Participatory Movement

While it is true that one can expect to be categorized by a single negative action, it can also be said that a single positive action does not necessarily speak to an individual’s habitual character (attitude, worldview, etc.). In other words, we can accidentally do what is good once in a while, but we purposely do not daily. The depths of our relationship with Jesus Christ can be an agent of change concerning this observation. But the fact remains: What we practice (or not) gives evidence to what we value (or not).

For far too long now, “church” has been a spectator sport. We come, fill the seats, watch the show – once a week – and have a satisfied sense that we have done our duty. “Church” once a week is a single act, not an habitual way of life. To participate AS the Church, rather than spectate IN the church, is what it means to be a Christ follower and not simply a Christ admirer. To “participate AS the Church” means we are the human expression of Christ to all humanity (and not only a select, targeted few).
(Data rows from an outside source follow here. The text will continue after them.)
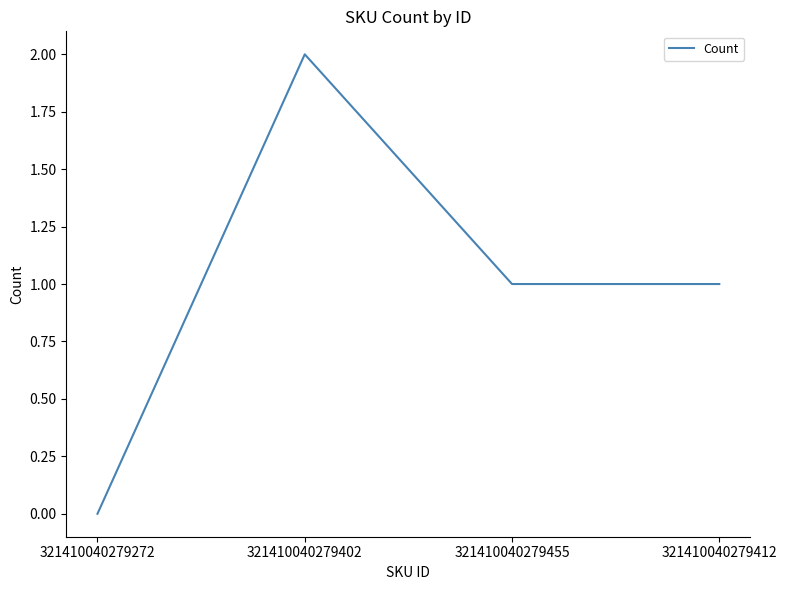

What is the average value?

1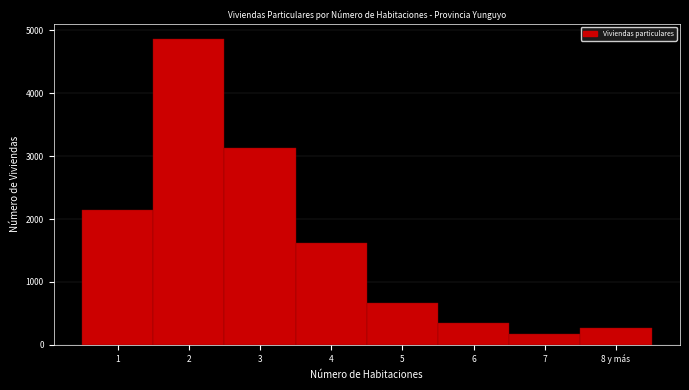

Reading left to right, list all the values displayed in this chart.

2148	4865	3135	1621	672	351	175	266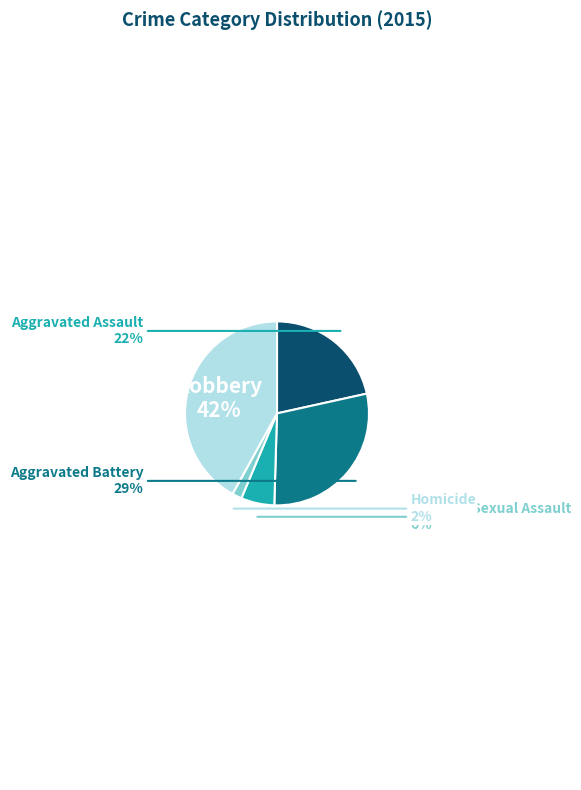

Does any single category account for the majority?

No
I know that for many, the leadership of the church has left no place for those who wish to participate (in fact often it has been discouraged), but I also know that many others sneer at the thought of being more than a spectator and insist that “the pastor gets paid to do the work.”  Ironically, the latter are those (so-called matriarchs and/or patriarchs) who fight to maintain control of the “ministry” of the church (i.e., the money!) while at the same time having no notion of the “mission” that is the Church (i.e., the love of God).

The Church that Jesus built (and is still building, today) has always been one where everyone participates. Paul warned the Thessalonians not to continue to be “spectators,” and to the Corinthians he explained that the Church (by definition) is made up of many members who “participate” as differing parts of the whole (body of Christ).  

The Church is a movement from ideological values to values that are lived-out. It is true that Jesus effects transformation in the heart of the individual, privately. It is also true that Jesus effects transformation in the heart of the corporate, publically. While Jesus Himself works internally to change the individual, Jesus also works externally in the corporate (i.e., the Church) as an agent of change in the world. The individual (parts) participate as the corporate (whole), thereby expressing the Body of Christ (the Church).

A spectator can experience the reconciled relationship between God and ones-self (for a while at least). However, I do question whether or not a spectator can experience the reconciliation between God and humanity as a whole. And I flat-out deny that a spectator can experience the reconciliation between humanity and ones-self (as a member of humanity). A spectator can experience the fact that God rescued “me.” Perhaps, even, a spectator can experience the fact that God rescued “us” (though doubtful). But only a participator can experience the fact that God reconciled “us” to one another.